When we launched Impact Loans England, we set ourselves the target of making 60 loans of under £150k to social businesses and charities. Two years on and we’ve deployed all available funding. We’ve made over £6 million in loans to 104 organisations – that’s a deal a week. It’s been a real success. So much so, that the Growth Fund Joint Investment Committee has agreed to invest a further £3.9 million to extend the Fund.
As we enter our third year, I’d like to share some of our learnings to date:
1. There is unmet demand for repayable finance in the social sector.
I thought it would take three years to deploy 60 loans. Instead, we did a deal a week.
The limiting factors to making investments has been the size of our funding pot and staff numbers – not demand for investment.
2. Social funders should be open to as wide a range of applicants as possible.
Most social investors focus on niche markets or sector themes. This approach fails to meet demand for finance from the wider social sector as it arises.
We’ve learnt not to implement artificial Fund criteria. These narrow investment options and lead to bad investment decisions (or worse, no investments being made).
We keep it simple: will the funding do good and will we be repaid?
3. There are cultural and social barriers to those seeking finance.
Barriers to accessing finance work on many levels – geography, language, process, experience, education and prejudice.
We had to change our approach to broaden the diversity of our portfolio. As a consequence, we have made more loans than ever before to enterprises that are working class-led, women-led, BME-led and / or raising finance for the first time.
To do this, we have taken more risk. Not every investable proposition looks like something done before.
To make our process accessible, we have refocused credit decisions towards an assessment of people and skills, and focused less on business plans and financial forecasts.
4. Borrowers are customers.
Social investors tend to treat loan applicants as if they have applied for a grant. This is reflected in attitude, relationships and lengthy application processes.
Borrowers pay interest and repay capital. They should be treated accordingly. For all parties, the application process is a good indicator of how you will be treated in the long run.
5. Good governance matters.
The highest risk loans are to enterprises that rely on a single individual and have no non-executive directors.
These are the type of enterprises in our portfolio that have failed.

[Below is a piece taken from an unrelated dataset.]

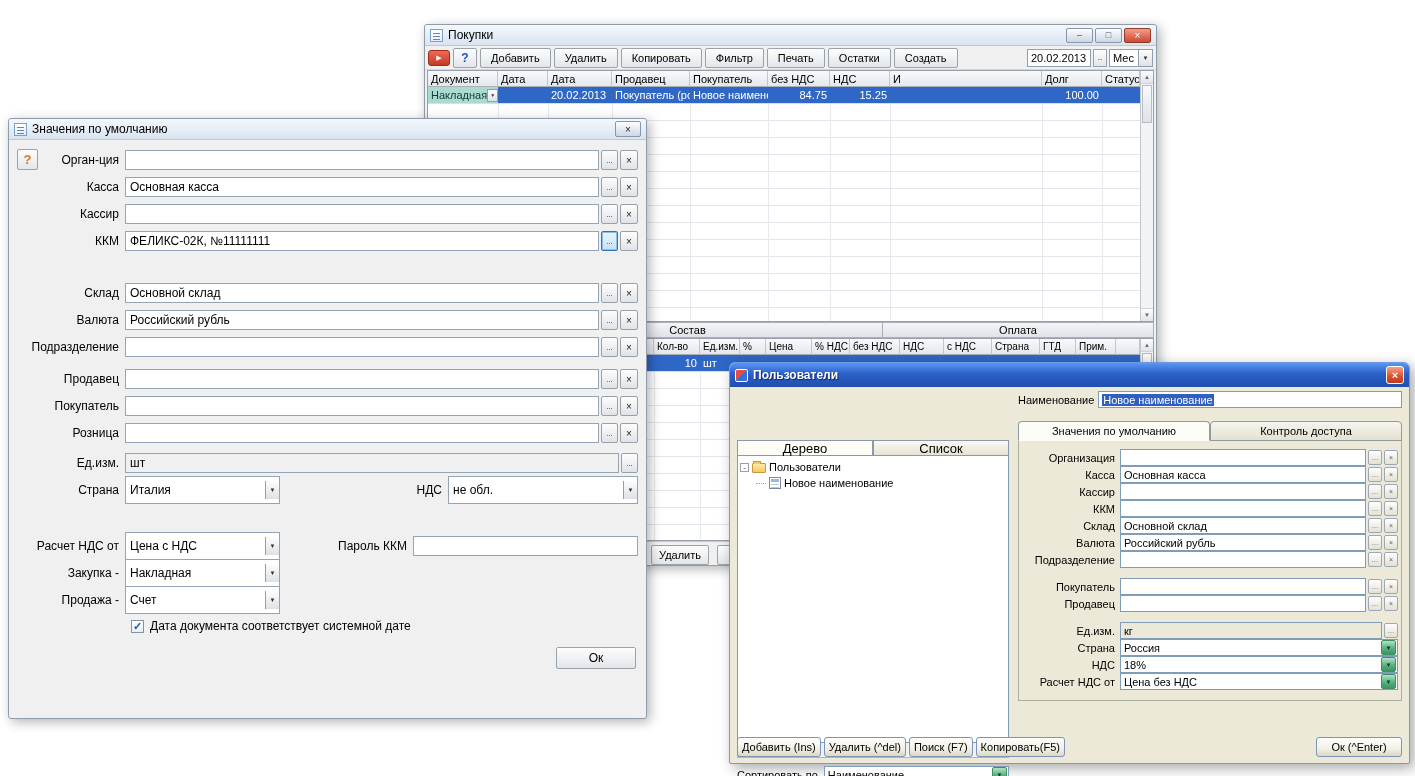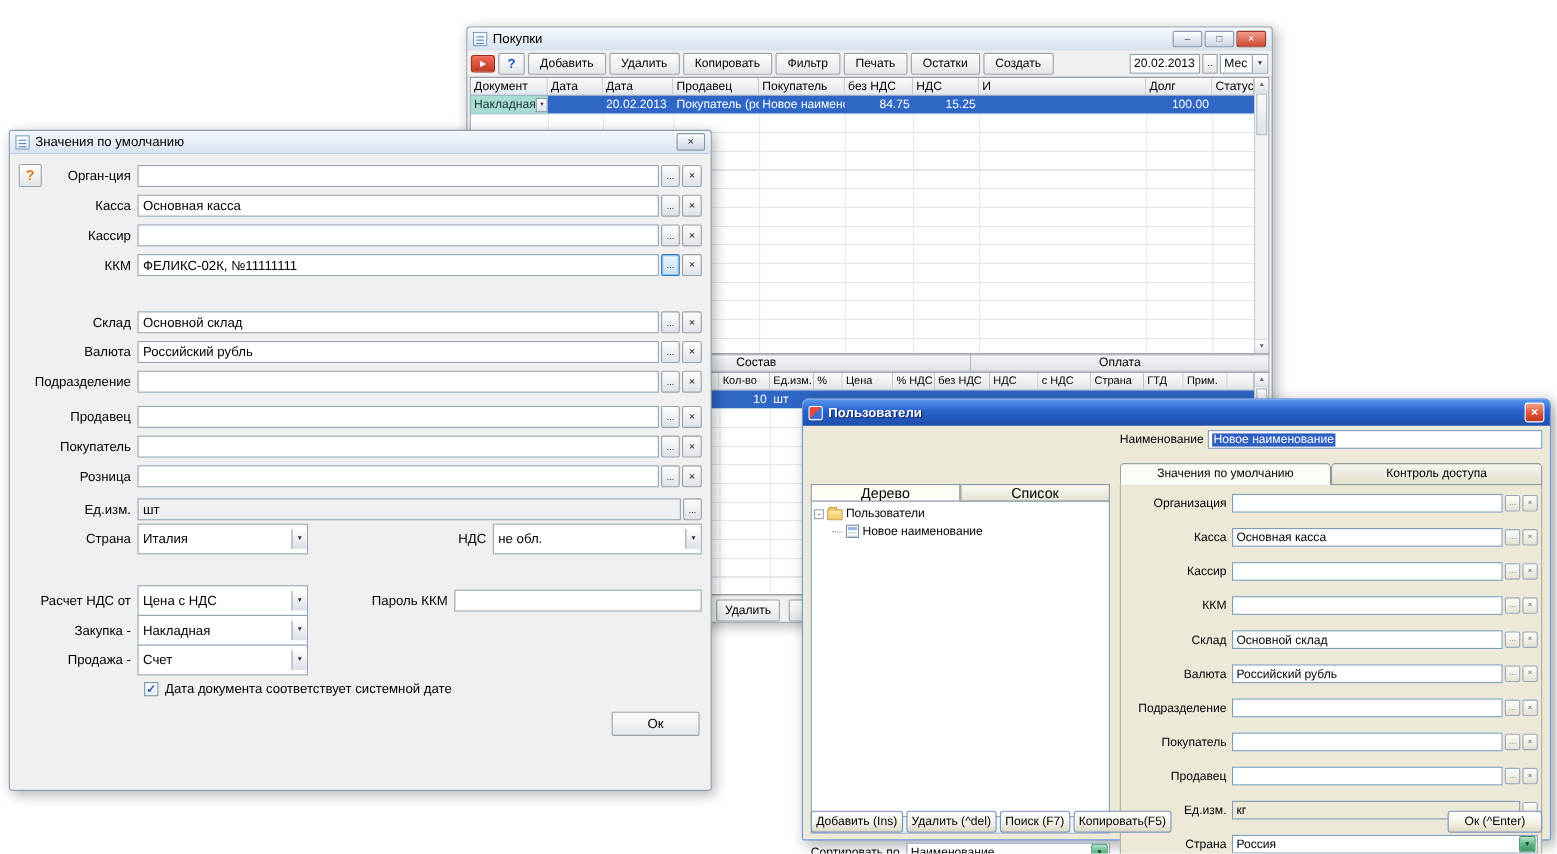"Организация" .xrow { margin-bottom: 14px -> 0 }
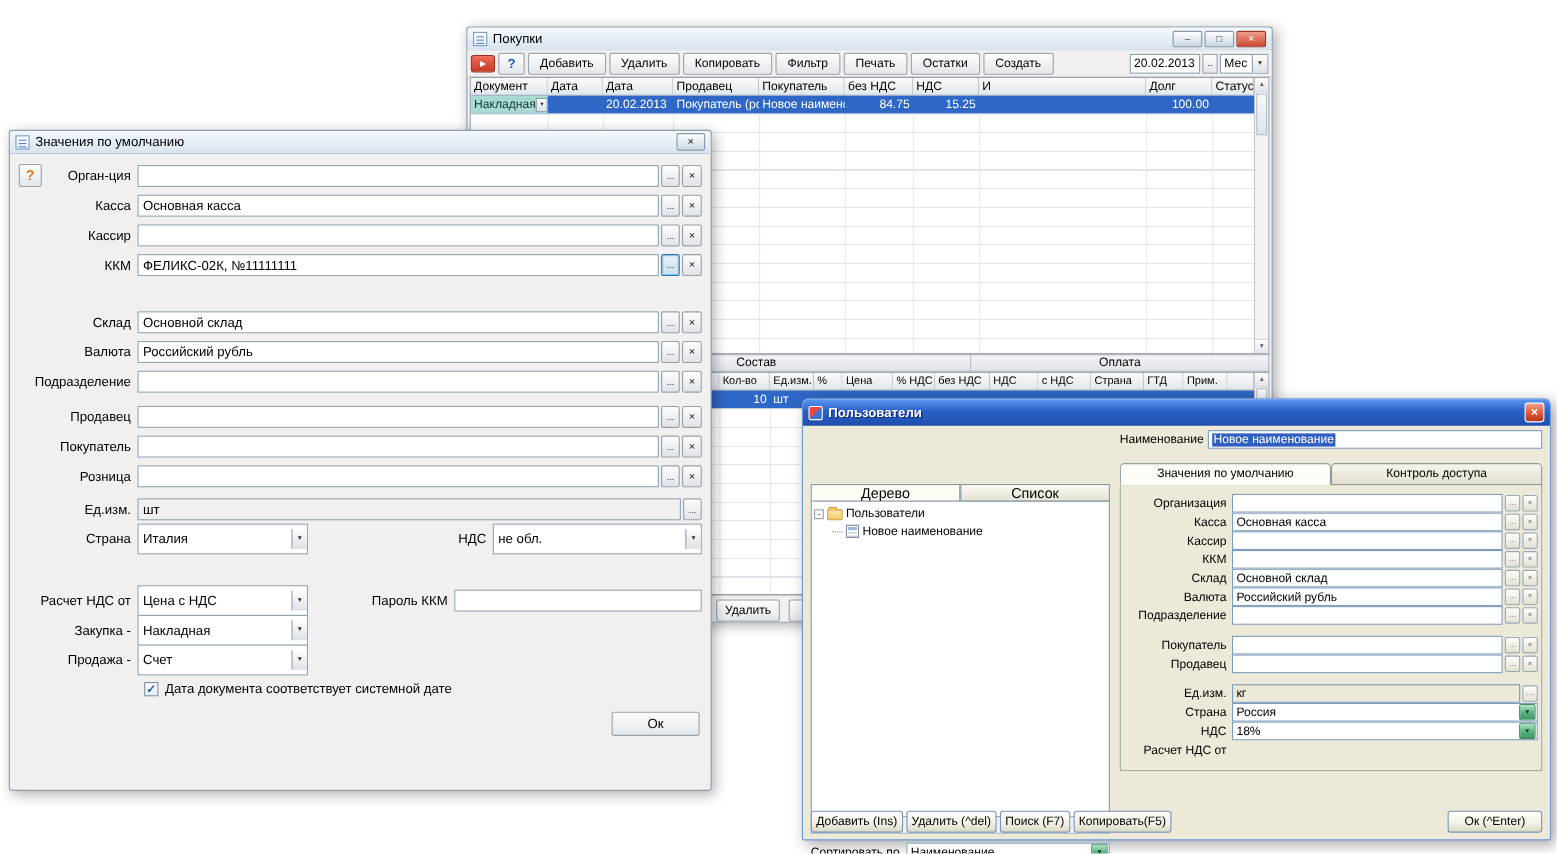"Цена без НДС" span.xcombo { html: none -> <span> <span>Цена без НДС</span> <span>▼</span> </span> }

A good Board with the right skills and attitude will add real value. It is imperative for small enterprises to have a non-executive director who is good with numbers and has keen interest in cash forecasting.
6. Social impact reporting should be proportionate and useful.

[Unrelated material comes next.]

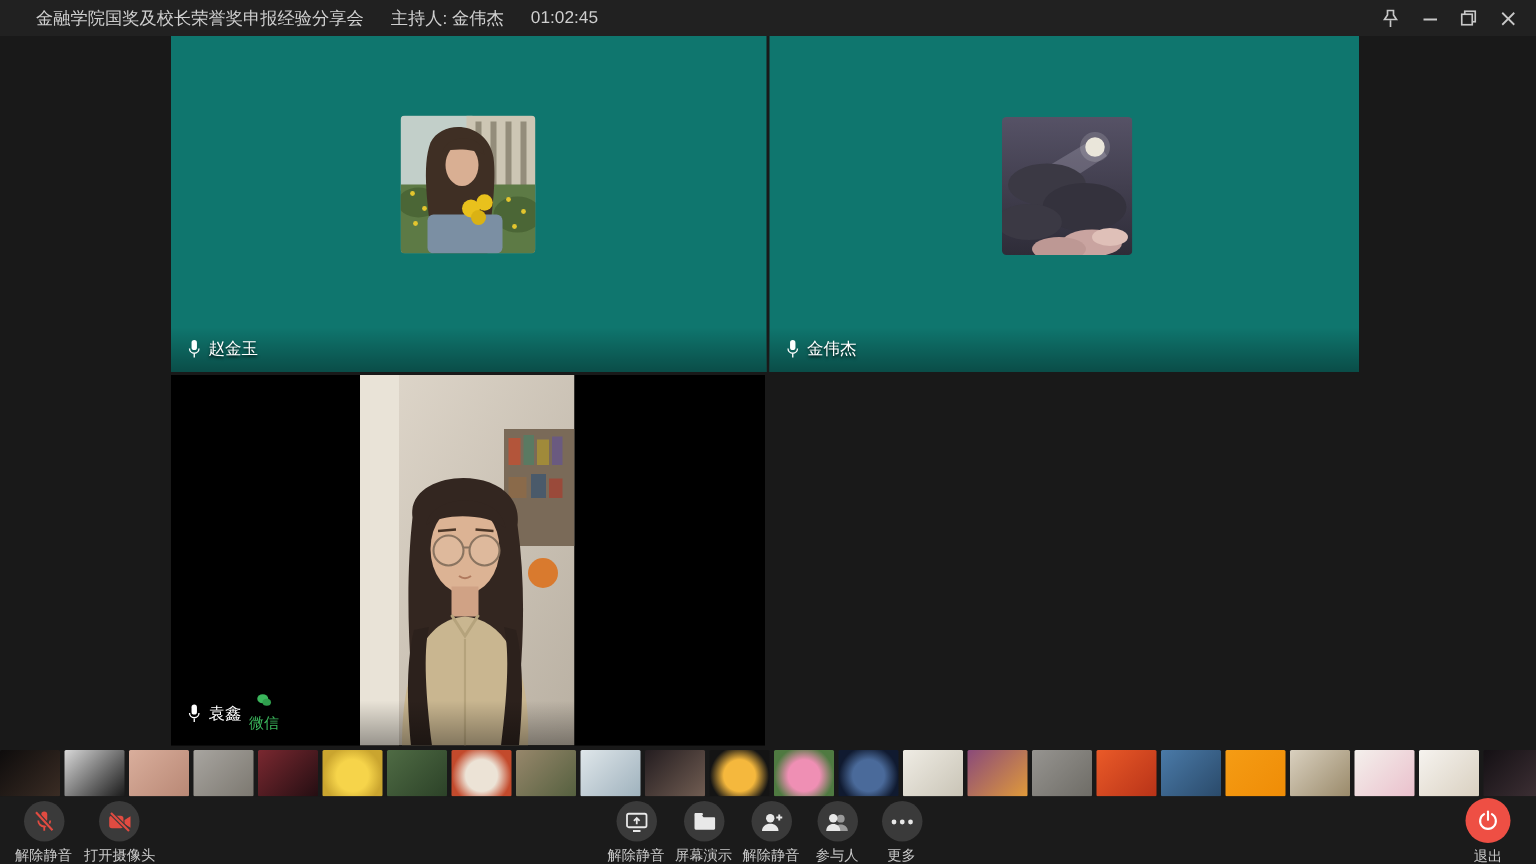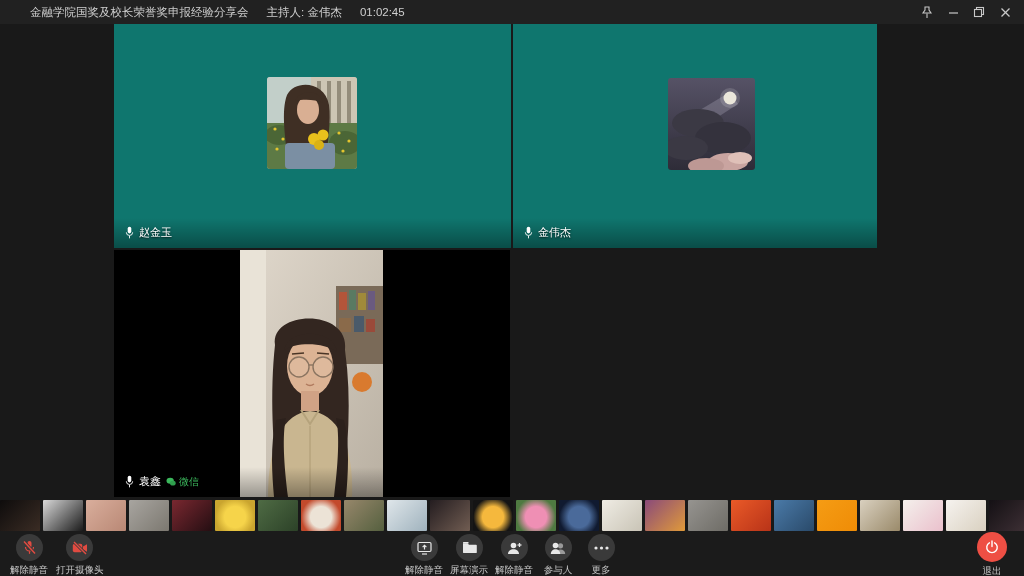"金融学院国奖及校长荣誉奖申报经验分享会" .titlebar { padding-left: 30px -> 24px }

As a funder making small value loans, we need to think about better ways of measuring our impact.
Part of the issue is around the collection and integrity of data. None of our investees have an issue with measuring and monitoring social impact, but the challenge is around cost and the ability to do so. Costs become disproportionate as the size of investment decreases – this reinforces the sense that “social investment” is grant-like with similar reporting obligations.
7. It’s about your people.
Recruiting staff with knowledge of the sector and the right approach to social impact is important. Skills can be taught – attitude less so.
8. Being nice is good business.
We try to help our clients when we can. This means supporting investees to access grants or allowing flexibility on loan repayments without applying supplementary charges. When we can reduce interest rates, we do.
Our approach helps our clients to deliver their mission and, in turn, to repay us. This helps us raise further funds to invest in the social sector.